US 11,861,474 B2
	Dynamic placement of computation sub-graphs
Jakob Nicolaus Foerster, San Francisco, CA (US); and Matthew Sharifi, Kilchberg (CH)
Assigned to DeepMind Technologies Limited, London (GB)
Filed by DeepMind Technologies Limited, London (GB)
Filed on Jan. 6, 2023, as Appl. No. 18/094,308.
Application 18/094,308 is a continuation of application No. 16/761,653, granted, now 11,551,144, previously published as PCT/US2018/015896, filed on Jan. 30, 2018.
Prior Publication US 2023/0237375 A1, Jul. 27, 2023
This patent is subject to a terminal disclaimer.
Int. Cl. G06N 20/00 (2019.01); G06F 16/901 (2019.01)

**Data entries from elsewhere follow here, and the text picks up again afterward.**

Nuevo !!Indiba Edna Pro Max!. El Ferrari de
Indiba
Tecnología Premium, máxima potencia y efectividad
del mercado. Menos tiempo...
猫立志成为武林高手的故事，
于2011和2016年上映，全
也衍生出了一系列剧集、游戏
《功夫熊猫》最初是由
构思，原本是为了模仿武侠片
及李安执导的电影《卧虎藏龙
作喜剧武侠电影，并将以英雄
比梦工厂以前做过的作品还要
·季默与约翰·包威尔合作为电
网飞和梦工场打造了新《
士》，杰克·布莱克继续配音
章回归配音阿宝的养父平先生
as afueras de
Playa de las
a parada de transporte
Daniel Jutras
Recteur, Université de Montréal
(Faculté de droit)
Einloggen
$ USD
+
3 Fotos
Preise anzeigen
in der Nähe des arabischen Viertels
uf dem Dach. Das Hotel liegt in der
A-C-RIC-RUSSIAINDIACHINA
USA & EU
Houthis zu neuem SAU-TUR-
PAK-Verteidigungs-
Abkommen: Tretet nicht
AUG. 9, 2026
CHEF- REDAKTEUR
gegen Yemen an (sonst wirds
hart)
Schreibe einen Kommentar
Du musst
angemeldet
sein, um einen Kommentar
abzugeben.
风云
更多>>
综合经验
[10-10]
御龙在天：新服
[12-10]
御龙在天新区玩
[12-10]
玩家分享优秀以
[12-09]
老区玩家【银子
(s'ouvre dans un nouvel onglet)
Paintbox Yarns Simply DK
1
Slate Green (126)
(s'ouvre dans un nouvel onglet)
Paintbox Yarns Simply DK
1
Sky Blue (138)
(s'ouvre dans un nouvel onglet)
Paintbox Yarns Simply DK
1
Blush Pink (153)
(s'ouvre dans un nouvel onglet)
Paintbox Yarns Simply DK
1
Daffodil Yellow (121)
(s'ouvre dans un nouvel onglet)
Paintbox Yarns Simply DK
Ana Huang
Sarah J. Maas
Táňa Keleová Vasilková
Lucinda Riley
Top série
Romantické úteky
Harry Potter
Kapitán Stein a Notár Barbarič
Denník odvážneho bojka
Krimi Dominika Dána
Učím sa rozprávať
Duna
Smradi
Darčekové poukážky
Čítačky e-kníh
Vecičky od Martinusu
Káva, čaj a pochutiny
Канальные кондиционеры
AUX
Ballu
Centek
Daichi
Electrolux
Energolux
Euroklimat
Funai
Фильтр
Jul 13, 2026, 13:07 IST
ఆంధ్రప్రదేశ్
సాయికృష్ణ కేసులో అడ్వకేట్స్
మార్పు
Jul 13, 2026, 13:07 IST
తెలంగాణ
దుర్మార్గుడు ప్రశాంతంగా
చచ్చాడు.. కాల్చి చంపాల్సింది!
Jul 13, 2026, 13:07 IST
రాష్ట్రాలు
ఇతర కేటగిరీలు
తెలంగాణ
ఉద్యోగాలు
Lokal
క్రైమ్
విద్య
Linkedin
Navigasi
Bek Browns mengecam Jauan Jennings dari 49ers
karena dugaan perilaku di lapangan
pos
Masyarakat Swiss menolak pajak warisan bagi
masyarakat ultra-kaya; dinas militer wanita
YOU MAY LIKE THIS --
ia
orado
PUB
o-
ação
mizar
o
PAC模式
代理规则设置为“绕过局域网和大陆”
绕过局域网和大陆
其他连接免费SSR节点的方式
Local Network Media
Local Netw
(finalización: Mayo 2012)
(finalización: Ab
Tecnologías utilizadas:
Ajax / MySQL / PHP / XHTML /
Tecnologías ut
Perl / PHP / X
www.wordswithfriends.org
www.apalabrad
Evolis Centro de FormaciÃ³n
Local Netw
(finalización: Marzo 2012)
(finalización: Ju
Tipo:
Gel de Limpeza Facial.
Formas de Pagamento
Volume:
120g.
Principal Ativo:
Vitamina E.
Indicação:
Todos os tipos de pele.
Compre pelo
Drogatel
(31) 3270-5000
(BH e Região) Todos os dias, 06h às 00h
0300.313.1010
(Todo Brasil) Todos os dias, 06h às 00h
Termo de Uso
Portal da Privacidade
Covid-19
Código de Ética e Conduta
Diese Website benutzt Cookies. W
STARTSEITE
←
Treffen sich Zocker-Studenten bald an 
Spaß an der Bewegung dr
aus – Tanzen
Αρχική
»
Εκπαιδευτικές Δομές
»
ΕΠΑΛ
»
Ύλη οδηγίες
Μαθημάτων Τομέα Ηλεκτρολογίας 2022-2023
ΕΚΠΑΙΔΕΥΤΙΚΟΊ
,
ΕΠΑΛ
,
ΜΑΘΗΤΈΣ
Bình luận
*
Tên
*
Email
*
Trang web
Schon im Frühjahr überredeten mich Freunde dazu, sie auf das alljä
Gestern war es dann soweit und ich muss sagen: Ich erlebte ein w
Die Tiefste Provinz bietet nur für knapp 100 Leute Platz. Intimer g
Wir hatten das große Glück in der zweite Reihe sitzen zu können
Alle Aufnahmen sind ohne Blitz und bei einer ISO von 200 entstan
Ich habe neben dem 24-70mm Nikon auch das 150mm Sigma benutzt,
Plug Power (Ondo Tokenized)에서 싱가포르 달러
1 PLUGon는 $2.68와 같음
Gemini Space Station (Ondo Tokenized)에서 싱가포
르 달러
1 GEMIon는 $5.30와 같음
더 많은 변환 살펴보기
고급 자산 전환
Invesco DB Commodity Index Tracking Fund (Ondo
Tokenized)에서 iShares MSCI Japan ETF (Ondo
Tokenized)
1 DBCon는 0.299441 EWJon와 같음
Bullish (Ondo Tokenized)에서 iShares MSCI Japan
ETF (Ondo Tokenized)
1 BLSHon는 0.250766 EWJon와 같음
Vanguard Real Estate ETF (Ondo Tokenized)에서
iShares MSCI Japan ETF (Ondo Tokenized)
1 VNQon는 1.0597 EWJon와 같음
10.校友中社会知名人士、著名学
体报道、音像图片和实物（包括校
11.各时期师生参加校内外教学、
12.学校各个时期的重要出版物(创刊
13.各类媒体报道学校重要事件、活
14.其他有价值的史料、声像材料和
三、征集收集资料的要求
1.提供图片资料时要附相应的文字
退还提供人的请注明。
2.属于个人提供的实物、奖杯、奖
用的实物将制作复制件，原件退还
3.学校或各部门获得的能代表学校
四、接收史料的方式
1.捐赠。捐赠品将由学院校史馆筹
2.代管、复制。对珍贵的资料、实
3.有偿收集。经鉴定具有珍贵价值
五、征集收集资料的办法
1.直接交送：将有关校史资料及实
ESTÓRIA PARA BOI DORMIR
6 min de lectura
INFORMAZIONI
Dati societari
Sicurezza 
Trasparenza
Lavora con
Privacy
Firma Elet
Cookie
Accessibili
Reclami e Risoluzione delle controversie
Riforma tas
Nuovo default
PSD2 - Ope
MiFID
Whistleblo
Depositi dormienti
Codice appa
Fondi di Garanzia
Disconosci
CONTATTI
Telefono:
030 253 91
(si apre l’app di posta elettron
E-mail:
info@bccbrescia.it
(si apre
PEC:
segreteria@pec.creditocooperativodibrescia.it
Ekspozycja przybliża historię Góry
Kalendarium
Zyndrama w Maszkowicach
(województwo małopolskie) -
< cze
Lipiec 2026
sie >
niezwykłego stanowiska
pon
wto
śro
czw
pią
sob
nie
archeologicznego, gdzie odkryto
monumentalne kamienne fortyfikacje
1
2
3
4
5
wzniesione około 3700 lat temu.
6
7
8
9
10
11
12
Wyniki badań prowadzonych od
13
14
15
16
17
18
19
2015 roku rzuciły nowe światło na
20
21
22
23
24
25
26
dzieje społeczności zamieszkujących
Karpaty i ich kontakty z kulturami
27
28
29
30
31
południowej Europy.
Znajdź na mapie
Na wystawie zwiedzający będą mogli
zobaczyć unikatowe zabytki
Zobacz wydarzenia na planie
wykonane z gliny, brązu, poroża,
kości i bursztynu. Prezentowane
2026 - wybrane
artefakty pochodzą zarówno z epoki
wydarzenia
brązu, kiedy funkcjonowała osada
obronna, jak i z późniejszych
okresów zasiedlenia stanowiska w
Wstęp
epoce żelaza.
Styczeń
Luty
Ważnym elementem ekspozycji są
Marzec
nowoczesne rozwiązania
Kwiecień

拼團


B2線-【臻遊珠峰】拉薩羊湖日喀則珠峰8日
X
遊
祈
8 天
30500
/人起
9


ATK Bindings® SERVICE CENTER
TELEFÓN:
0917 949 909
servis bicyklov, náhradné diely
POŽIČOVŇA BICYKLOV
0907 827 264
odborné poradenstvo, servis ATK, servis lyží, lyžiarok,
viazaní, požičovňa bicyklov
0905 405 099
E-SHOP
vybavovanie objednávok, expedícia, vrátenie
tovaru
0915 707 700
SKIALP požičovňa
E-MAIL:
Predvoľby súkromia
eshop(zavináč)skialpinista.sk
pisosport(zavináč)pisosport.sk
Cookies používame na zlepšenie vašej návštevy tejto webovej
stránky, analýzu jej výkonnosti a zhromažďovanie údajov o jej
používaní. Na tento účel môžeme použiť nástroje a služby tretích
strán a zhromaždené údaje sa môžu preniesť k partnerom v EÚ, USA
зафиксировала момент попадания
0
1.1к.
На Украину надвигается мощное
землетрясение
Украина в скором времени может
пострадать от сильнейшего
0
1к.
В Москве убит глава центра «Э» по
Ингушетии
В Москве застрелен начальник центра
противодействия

CPC G06N 20/00 (2019.01) [G06F 16/9024 (2019.01)]

20 Claims

1. A computer-implemented method for training a machine learning model, the training comprising:

obtaining data characterizing a computational graph comprising a plurality of nodes representing operations and directed edges representing data dependencies;

receiving context information for a computational environment in which to perform the operations of the computational graph, the context information including data representing a network connecting a plurality of computing devices in the computational environment;

generating, as a training example for training the machine learning model, a model input based at least upon the context information and the data characterizing the computational graph, wherein the machine learning model has a plurality of model parameter values;

processing the training example using the machine learning model in accordance with the plurality of model parameter values to generate an output defining placement assignments of the operations of the computational graph to the plurality of computing devices, each placement assignment of the placement assignments specifying an assignment of a respective operation in the computational graph to be performed by one or more respective computing devices in the computational environment;

calculating a reward for the output that measures a quality of the placement assignments defined in the output, and

updating the plurality of model parameter values based on the reward using a reinforcement learning algorithm.